Cuando entendemos más las circunstancias de Norma, resulta que es una madre soltera que vive con su mamá y su hija. Trabaja como cuidadora de una persona enferma a dos horas de su casa, por lo que se queda allá dos días y el tercero regresa a su hogar. Su mamá cuida a la niña y las tres viven con el único ingreso de Norma, quien comenta que sí le explicó a la maestra sus circunstancias, no siempre puede venir cuando la citan porque tiene que esperar a su día de descanso, y ciertamente sólo revisa las tareas en ese día, los demás su mamá se hace cargo de todo; sin embargo, la maestra no deja de insistir en que la niña no cumple por un descuido de Norma.
El caso de Norma parece extremo: una madre soltera que tiene que trabajar para mantener una familia, que se siente culpable al mismo tiempo por no hacer lo suficiente en su responsabilidad “como madre”, al vigilar lo suficiente el desempeño de la hija.
Sin embargo el caso no deja de ser representativo de una gran cantidad de madres, casadas o no, que cuando trabajan, por necesidad económica y/o por elección como proyecto personal, suelen comprometerse con otros o consigo mismas a: “cumplir 150% con sus responsabilidades como madres, que implica (según esto) cuidar cada necesidad –física, emocional, educativa, de socialización, de ocio, alimenticia, de salud– de cada hijo, siendo la calificación de su cumplimiento el que los hijos no evidencien la más mínima falla en alguna de esas áreas… si no fuera así, que la sociedad se los demande”. Saben que no exagero sobre este “juramento implícito de la madre que trabaja”.
El imaginario cultural sobre la maternidad y el “ser buena madre”, implica una gran exigencia sobre las mujeres, porque si los hijos fallan en algo serán a quienes primero se voltee a ver. Por lo que por mucho que estas mujeres disfruten, necesiten o se vean exigidas por sus trabajos, estos aspectos siempre serán vistos por ellas y su entorno como un “obstáculo” en el cumplimiento de su “verdadero deber”. Y por eso cuando un hijo “falla”, la mujer se siente culpable porque trabaja. Se prometen cumplir al 100% en el trabajo y en la casa, y la realidad es que esa promesa es incumplible. No hay manera de que una mujer pueda cumplir a la perfección ambas tareas. Pero sobre todo, no hay manera de que los hijos sean “perfectos”.

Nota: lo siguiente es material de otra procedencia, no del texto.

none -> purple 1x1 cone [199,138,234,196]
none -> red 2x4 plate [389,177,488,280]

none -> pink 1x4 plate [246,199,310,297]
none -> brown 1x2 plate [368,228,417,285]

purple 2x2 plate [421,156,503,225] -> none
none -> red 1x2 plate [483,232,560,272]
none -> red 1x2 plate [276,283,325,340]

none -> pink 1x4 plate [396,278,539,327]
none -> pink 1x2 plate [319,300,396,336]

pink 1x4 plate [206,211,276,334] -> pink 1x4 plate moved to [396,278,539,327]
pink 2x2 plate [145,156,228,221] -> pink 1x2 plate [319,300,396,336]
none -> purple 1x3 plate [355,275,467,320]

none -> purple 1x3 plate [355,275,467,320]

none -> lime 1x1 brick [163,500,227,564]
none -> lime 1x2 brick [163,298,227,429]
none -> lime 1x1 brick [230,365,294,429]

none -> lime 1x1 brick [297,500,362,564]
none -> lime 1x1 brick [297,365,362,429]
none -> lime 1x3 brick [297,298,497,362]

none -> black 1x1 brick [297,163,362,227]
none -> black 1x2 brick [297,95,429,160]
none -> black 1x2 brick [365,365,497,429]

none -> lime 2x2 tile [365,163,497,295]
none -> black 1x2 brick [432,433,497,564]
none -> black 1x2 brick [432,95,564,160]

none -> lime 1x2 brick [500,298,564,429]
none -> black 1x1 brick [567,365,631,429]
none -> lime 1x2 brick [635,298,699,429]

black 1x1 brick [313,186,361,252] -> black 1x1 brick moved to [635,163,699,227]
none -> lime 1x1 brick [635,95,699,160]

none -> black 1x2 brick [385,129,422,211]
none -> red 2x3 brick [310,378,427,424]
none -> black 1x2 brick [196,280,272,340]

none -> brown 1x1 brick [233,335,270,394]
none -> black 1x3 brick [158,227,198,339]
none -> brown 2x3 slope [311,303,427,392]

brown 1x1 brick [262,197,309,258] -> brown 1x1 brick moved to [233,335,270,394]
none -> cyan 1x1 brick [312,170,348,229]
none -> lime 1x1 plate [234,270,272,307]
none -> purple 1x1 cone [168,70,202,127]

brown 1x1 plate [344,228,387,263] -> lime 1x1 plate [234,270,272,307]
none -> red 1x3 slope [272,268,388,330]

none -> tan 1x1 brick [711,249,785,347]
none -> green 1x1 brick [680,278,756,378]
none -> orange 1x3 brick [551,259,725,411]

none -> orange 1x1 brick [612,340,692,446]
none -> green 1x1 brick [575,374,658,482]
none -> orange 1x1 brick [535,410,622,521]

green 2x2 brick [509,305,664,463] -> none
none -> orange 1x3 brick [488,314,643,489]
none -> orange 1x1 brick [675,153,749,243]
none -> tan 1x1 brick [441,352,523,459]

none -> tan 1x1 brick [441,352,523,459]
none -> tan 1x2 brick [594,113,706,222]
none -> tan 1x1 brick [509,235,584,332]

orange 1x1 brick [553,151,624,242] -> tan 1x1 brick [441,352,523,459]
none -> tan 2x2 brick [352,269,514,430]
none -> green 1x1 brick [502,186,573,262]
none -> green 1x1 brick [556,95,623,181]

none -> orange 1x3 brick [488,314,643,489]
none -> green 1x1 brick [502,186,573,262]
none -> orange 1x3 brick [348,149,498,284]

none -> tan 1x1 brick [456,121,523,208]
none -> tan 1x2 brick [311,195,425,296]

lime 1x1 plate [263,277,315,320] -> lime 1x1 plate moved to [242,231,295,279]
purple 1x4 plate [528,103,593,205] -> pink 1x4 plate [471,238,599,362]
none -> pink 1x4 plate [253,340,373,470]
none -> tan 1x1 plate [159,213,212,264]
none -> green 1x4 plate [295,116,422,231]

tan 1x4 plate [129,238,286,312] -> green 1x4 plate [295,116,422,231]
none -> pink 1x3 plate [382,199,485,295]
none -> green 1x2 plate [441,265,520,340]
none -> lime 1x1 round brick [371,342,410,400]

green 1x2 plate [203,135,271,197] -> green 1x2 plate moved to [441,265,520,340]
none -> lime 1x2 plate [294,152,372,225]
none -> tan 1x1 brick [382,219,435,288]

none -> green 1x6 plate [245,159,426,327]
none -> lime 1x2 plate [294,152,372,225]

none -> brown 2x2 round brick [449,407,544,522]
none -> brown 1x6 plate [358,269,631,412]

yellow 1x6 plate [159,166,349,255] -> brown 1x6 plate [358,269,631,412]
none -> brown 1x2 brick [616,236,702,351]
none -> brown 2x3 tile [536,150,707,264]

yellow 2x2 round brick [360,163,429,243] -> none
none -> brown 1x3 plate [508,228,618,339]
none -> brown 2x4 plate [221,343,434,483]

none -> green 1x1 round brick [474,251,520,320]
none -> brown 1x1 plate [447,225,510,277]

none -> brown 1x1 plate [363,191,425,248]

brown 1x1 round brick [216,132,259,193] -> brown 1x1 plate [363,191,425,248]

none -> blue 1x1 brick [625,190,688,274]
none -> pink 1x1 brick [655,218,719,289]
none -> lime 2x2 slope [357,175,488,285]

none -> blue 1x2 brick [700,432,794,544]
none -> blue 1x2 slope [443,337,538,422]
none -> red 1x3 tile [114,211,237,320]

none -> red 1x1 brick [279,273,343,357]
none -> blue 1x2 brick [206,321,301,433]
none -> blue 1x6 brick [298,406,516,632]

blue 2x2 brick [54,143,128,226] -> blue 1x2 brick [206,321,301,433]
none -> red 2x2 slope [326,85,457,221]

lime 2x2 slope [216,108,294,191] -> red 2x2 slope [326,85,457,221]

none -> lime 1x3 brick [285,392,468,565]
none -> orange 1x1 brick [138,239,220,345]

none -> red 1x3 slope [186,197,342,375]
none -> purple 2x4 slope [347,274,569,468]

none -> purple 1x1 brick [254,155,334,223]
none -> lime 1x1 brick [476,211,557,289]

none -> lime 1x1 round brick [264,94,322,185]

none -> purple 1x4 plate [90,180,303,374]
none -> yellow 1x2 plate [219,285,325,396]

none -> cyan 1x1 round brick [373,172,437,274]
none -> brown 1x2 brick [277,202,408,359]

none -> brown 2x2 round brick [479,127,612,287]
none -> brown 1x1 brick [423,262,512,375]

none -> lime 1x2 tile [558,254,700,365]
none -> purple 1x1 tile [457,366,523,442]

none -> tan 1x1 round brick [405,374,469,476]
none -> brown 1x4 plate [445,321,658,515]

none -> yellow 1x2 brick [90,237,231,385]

Varias tareas pendientes de reflexión derivan de esta realidad: la necesidad de dejar de culpar a las madres de todo lo que pasa con los hijos; la necesidad de incluir a los padres o a otros adultos en la crianza de los hijos; el desarrollo de una cultura laboral que normalice que los padres también falten o lleguen tarde cuando los hijos se enfermen, tengan que asistir a juntas, festivales, o cualquier otro requerimiento para el que generalmente sólo piden permisos las madres; el impulso de políticas públicas que desarrollen servicios de apoyo a la crianza de los hijos para que esto no sólo recaiga en familias que hoy en día dedican gran parte del día al trabajo. Las madres no son culpables, están sobrecargadas.
Adriana Segovia. Socióloga por la UNAM y terapeuta familiar por el ILEF.